When I first starting working with Mastin, he began describing exercises intended to help with learning to love myself. At first I thought they were absurd. Mirror work. Self-affirmation sentences. Telling myself that I loved myself whenever I felt a sense of shame for making a mistake. One morning while I was alone and practicing these exercises, I said out loud, with a heavy dose of jaded arrogance, “this is TOTAL HOGWASH!” (ok maybe I used a stronger description). What I said to myself next surprised me.
“How’s that working for you?” I was stunned. I couldn’t remember the last time I was content. Thinking the way I had been thinking for so many years had led me to this point. How was that working for me? Not well at all. I realized that I needed to make some major changes, but I didn’t know what. So, even though it went against everything within me, I decided to give these exercises a chance. Slowly, after practicing these exercises, I began to notice a difference in my overall thought patterns and demeanor.

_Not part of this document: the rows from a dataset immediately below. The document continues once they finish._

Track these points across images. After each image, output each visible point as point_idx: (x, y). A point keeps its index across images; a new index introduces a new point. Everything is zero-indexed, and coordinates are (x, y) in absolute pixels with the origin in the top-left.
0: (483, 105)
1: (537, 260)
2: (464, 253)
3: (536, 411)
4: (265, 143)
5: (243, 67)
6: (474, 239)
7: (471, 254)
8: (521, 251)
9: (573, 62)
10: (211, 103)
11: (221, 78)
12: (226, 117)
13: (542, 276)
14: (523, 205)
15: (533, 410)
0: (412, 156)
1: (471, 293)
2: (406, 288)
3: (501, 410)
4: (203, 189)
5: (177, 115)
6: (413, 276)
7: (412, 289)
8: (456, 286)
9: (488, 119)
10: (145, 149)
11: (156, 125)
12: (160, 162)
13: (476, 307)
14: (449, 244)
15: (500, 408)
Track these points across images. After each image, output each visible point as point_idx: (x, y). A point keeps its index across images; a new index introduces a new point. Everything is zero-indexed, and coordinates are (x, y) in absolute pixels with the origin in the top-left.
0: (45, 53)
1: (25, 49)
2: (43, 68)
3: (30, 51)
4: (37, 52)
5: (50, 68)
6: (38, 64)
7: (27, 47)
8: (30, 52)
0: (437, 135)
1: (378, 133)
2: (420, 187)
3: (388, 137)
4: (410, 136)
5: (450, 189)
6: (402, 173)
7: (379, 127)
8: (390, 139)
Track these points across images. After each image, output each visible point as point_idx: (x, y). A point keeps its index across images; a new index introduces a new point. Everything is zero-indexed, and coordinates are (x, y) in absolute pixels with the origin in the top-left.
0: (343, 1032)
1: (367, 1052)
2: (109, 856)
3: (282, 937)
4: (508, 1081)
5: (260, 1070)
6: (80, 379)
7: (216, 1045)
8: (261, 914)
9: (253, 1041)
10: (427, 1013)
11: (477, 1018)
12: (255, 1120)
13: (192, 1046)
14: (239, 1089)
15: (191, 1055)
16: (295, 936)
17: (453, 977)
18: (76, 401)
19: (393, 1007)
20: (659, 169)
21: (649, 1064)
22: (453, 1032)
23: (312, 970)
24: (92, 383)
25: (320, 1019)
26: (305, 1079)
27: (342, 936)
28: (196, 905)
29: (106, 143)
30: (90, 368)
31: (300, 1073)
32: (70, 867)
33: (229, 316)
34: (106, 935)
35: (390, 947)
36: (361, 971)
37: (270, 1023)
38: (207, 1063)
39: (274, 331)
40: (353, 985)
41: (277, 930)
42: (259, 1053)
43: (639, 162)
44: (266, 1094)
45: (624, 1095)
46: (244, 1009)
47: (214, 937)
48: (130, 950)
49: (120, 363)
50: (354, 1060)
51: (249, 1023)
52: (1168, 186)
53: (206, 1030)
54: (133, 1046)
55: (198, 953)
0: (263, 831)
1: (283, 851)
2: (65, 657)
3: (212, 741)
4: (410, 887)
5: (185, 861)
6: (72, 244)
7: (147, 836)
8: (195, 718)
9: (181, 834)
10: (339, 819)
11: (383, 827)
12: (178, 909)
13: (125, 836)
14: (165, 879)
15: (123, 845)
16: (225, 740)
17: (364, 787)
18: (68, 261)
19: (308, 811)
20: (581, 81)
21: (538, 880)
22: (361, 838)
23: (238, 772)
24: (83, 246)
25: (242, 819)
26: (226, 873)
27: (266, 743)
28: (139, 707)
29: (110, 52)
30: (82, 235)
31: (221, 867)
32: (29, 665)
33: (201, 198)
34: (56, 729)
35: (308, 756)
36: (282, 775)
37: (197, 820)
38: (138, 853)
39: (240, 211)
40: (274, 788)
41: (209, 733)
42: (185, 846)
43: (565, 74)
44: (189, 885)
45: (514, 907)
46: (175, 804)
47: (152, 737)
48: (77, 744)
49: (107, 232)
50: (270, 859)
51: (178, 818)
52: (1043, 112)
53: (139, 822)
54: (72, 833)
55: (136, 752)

I had once prided myself on being an over-analytical perfectionist and cynic. But along the way, I stopped identifying with those characteristics. I didn’t know how it worked scientifically, but I saw the evidence. As my friend Mike told me, “you don’t have to know how an engine and transmission work in order to drive your car.” Mike's one of the most intelligent people I know and so I asked him to explain it to me. He's great at breaking down complex matter into laymen's terminology. So he did.

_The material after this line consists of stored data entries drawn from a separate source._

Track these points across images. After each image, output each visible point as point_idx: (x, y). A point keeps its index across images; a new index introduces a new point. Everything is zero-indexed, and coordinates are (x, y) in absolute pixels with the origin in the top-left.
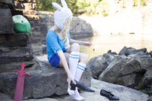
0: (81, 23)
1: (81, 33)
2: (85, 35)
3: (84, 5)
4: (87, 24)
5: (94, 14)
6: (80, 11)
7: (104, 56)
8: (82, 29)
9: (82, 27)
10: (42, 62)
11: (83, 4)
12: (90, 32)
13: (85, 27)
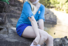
0: (50, 13)
1: (49, 20)
2: (51, 22)
3: (55, 3)
4: (54, 16)
5: (60, 10)
6: (51, 6)
7: (61, 39)
8: (50, 18)
9: (50, 16)
10: (12, 30)
11: (54, 1)
12: (55, 21)
13: (52, 17)
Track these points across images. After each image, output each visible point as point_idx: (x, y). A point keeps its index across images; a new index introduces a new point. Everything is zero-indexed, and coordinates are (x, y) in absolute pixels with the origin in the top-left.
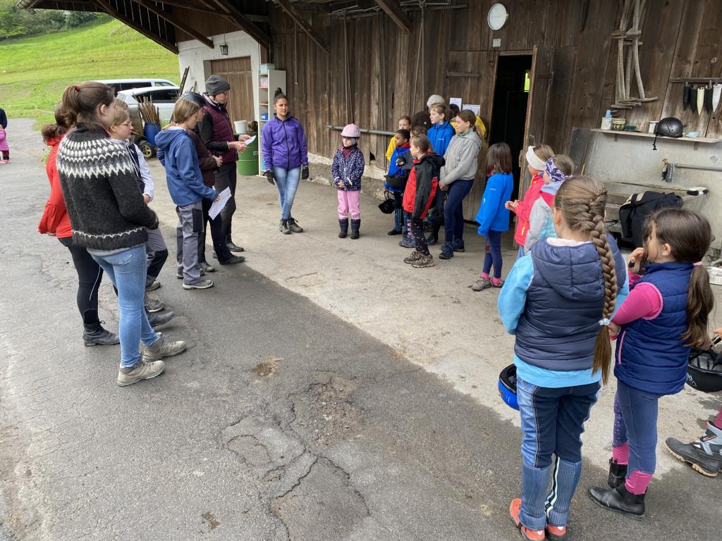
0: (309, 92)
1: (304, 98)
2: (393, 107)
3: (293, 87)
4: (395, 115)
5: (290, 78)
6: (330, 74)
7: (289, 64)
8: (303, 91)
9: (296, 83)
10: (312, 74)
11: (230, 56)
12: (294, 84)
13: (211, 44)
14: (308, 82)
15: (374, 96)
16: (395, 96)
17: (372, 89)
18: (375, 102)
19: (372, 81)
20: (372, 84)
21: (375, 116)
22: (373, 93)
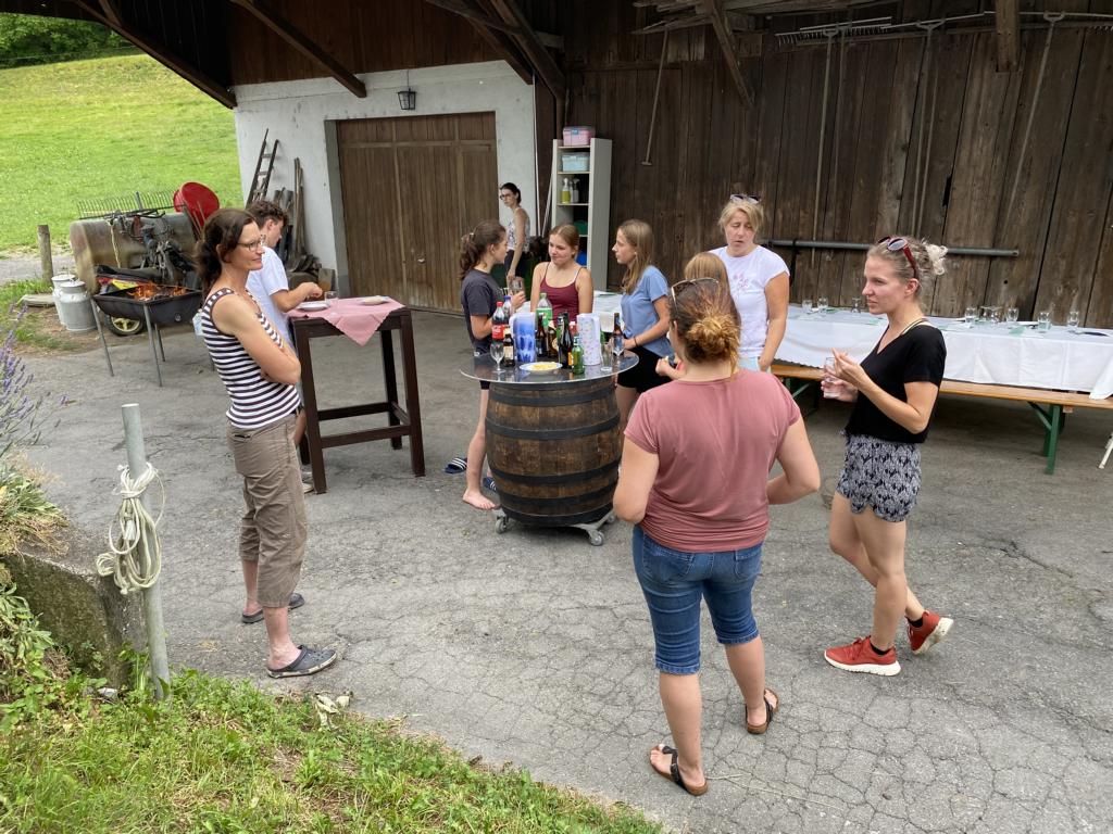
0: (682, 179)
1: (667, 190)
2: (946, 202)
3: (636, 170)
4: (951, 216)
5: (628, 154)
6: (752, 145)
8: (665, 178)
9: (646, 162)
10: (696, 146)
11: (422, 110)
12: (637, 164)
13: (360, 90)
15: (890, 183)
16: (955, 183)
17: (886, 171)
18: (891, 194)
19: (886, 157)
20: (885, 163)
21: (889, 220)
22: (886, 177)
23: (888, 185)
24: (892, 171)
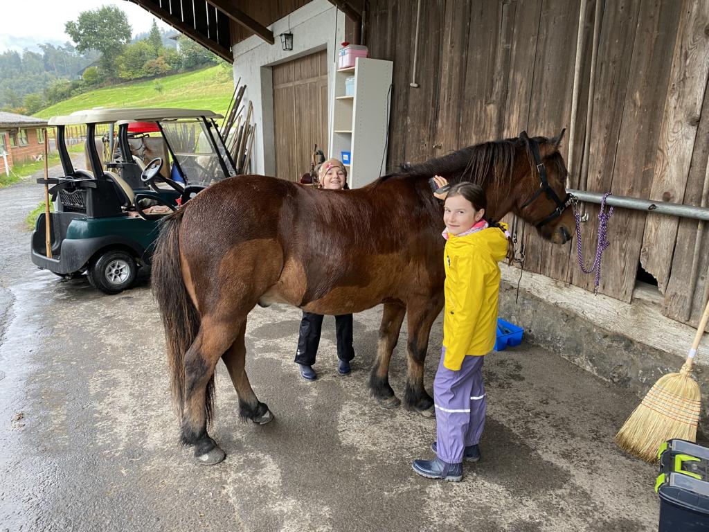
0: (443, 104)
1: (431, 117)
3: (407, 94)
5: (402, 76)
6: (507, 52)
7: (401, 47)
8: (430, 101)
9: (413, 84)
10: (457, 59)
12: (408, 87)
13: (270, 38)
14: (444, 80)
15: (681, 98)
17: (675, 74)
18: (682, 116)
19: (677, 51)
20: (676, 60)
21: (675, 160)
22: (675, 86)
23: (677, 100)
24: (687, 73)
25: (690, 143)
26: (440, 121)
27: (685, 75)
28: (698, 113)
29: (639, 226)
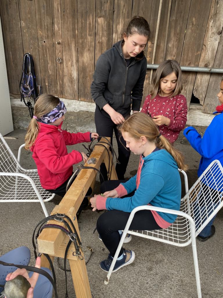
0: (58, 14)
21: (211, 50)
22: (212, 17)
23: (213, 23)
24: (217, 11)
25: (217, 42)
26: (56, 26)
27: (216, 12)
28: (221, 29)
29: (193, 79)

The most ancient part of the human brain is the limbic system. Our feelings of fear, anger, and aggression originate there. The limbic system is fast and ruthless, and we’ve used it for survival for as long as we’ve been around. Thanks to its speed and efficiency, the limbic system can make judgments and decisions much faster than the newer hardware in our heads. Our brains are like a muscle–what we use most gets strongest. Negative, critical, fearful or aggressive thinking tends to strengthen the response of our limbic system in our daily living.
More recent structures in human brains like the neocortex and the anterior cingulate cortex are the parts of our brains that produce love, compassion, and empathy. If you focus on those types of thoughts, you will enhance the neural circuits in the prefrontal cortex and anterior cingulate cortex and it encourages your brain to support that way of thinking. Intentional focus toward these kinds of thoughts has been clearly demonstrated to have helpful physiological and psychological benefits. You can actually begin to find your identity in those thoughts and feelings.
Why do I tell you all of this? Simple. Maybe you’re like me. Maybe my story resonates with you on some level. Maybe you’re tired of being cynical, judgmental, critical of yourself, and influenced in major ways by your insecurities. Maybe you know you need to value yourself and love yourself more but you just don't know how. Maybe when you hear me always talking about loving yourself, accepting yourself, and sharing practical ways to begin to do this, you are skeptical. Maybe you also think that doing any kind of ‘positive’ mental and emotional exercise is too ‘Stuart Smalley-ish’ for you. Maybe you think that is too 'touchy feely' could never work. Maybe you’re thinking, ‘I’ll just stick with what I know.’
Well let me ask you, with the most sincere and humble of intentions, how’s that working for you?